The new Tracker2fc prototype boards came in late last week, and on Friday I built two of them and got one installed in a sample of a low-cost 5-watt synthesized UHF transceiver module. It's working great so far, aside from some minor mechanical fit issues. And I think maybe I broke the antenna lead on this sample, but the other one had the modem header installed wrong and would need some work to get the board to fit.
This system is the closest I've come to what I envisioned for the T2 a few years ago when I first started thinking about the OpenTRAC protocol and how a tactical SAR tracking system ought to work. A lot of that thinking was done on long walks through the woods at Vandenberg - I can remember where I was on the trail when I decided on certain critical features.
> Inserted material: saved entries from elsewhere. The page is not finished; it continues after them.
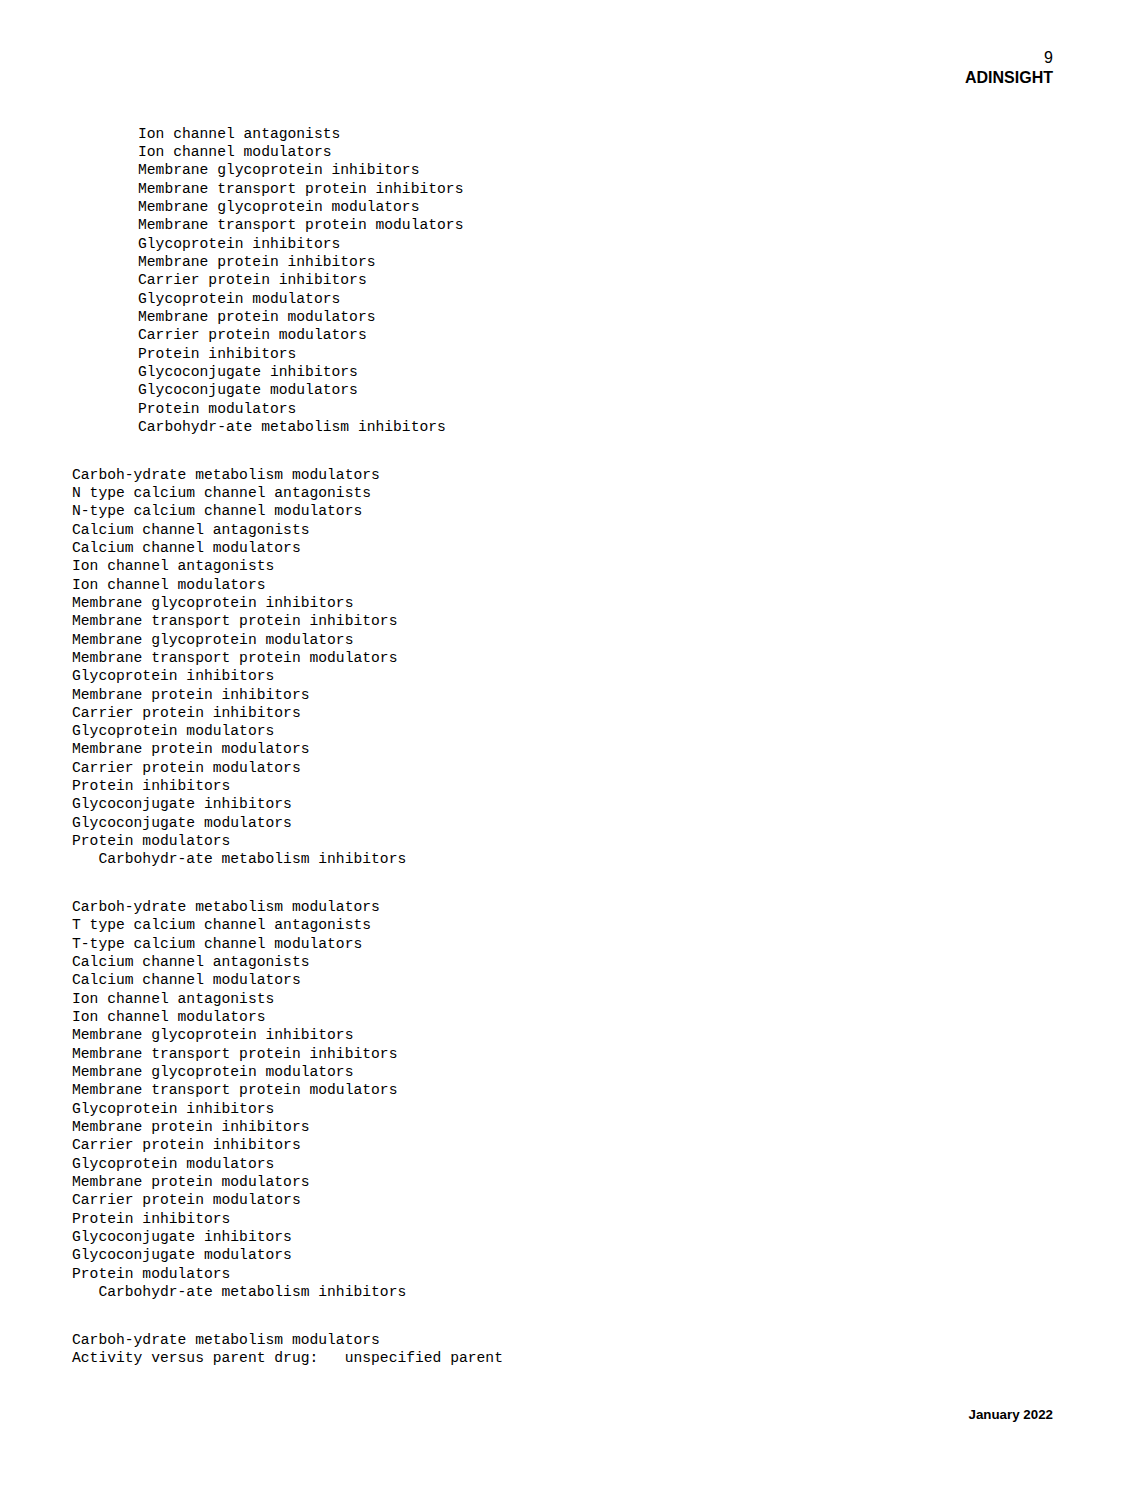9
ADINSIGHT
Ion channel antagonists
Ion channel modulators
Membrane glycoprotein inhibitors
Membrane transport protein inhibitors
Membrane glycoprotein modulators
Membrane transport protein modulators
Glycoprotein inhibitors
Membrane protein inhibitors
Carrier protein inhibitors
Glycoprotein modulators
Membrane protein modulators
Carrier protein modulators
Protein inhibitors
Glycoconjugate inhibitors
Glycoconjugate modulators
Protein modulators
Carbohydr-ate metabolism inhibitors
Carboh-ydrate metabolism modulators
N type calcium channel antagonists
N-type calcium channel modulators
Calcium channel antagonists
Calcium channel modulators
Ion channel antagonists
Ion channel modulators
Membrane glycoprotein inhibitors
Membrane transport protein inhibitors
Membrane glycoprotein modulators
Membrane transport protein modulators
Glycoprotein inhibitors
Membrane protein inhibitors
Carrier protein inhibitors
Glycoprotein modulators
Membrane protein modulators
Carrier protein modulators
Protein inhibitors
Glycoconjugate inhibitors
Glycoconjugate modulators
Protein modulators
Carbohydr-ate metabolism inhibitors
Carboh-ydrate metabolism modulators
T type calcium channel antagonists
T-type calcium channel modulators
Calcium channel antagonists
Calcium channel modulators
Ion channel antagonists
Ion channel modulators
Membrane glycoprotein inhibitors
Membrane transport protein inhibitors
Membrane glycoprotein modulators
Membrane transport protein modulators
Glycoprotein inhibitors
Membrane protein inhibitors
Carrier protein inhibitors
Glycoprotein modulators
Membrane protein modulators
Carrier protein modulators
Protein inhibitors
Glycoconjugate inhibitors
Glycoconjugate modulators
Protein modulators
Carbohydr-ate metabolism inhibitors
Carboh-ydrate metabolism modulators
Activity versus parent drug: unspecified parent
January 2022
There's still a lot to be done before I can achieve that ideal, but at least it's a step in the right direction. The next big (and rather expensive) step is going to be getting the VHF version going. The vendor is sure they can do it, but I'm doubling their time estimates in my own planning. I might have samples to show at Dayton, but I'm not holding my breath.
I was planning to get some more debugging work done on the T2's support for the Garmin fleet management interface tonight, but when I do too much coding late at night I get wired and can't fall asleep for hours. And when I do sleep, I dream in C code and schematics.
Tomorrow I've got an appointment to check out some commercial spaces in the business park across from the airport. Things are getting too crowded here. One of the units is actually about twice the size of what I was looking for, but it might work after all. FTI needs to find a new office too, and since it looks likely that I'll be doing some consulting work with them on a regular basis for another year or two, sharing a larger place might be a good option - I'll be able to cover both without a lot of running around. FTI needs more office space and I need more warehouse space, so I think it'll work well. And if they leave town when the project is over, I can take over the remaining space or it can be split back into two units again.
I hadn't really planned on getting back into Air Force stuff again, but there's not really anyone else who knows the systems well enough to handle the modernization effort. And besides, there's a lot of satisfaction in knowing that my systems (ok, not solely my systems, but I put more work into them in the last decade than any other three people combined) are getting used on the Shuttle program, and maybe eventually Constellation as well - and knowing that we did on a shoestring budget what Lockheed Martin couldn't do for tens of millions.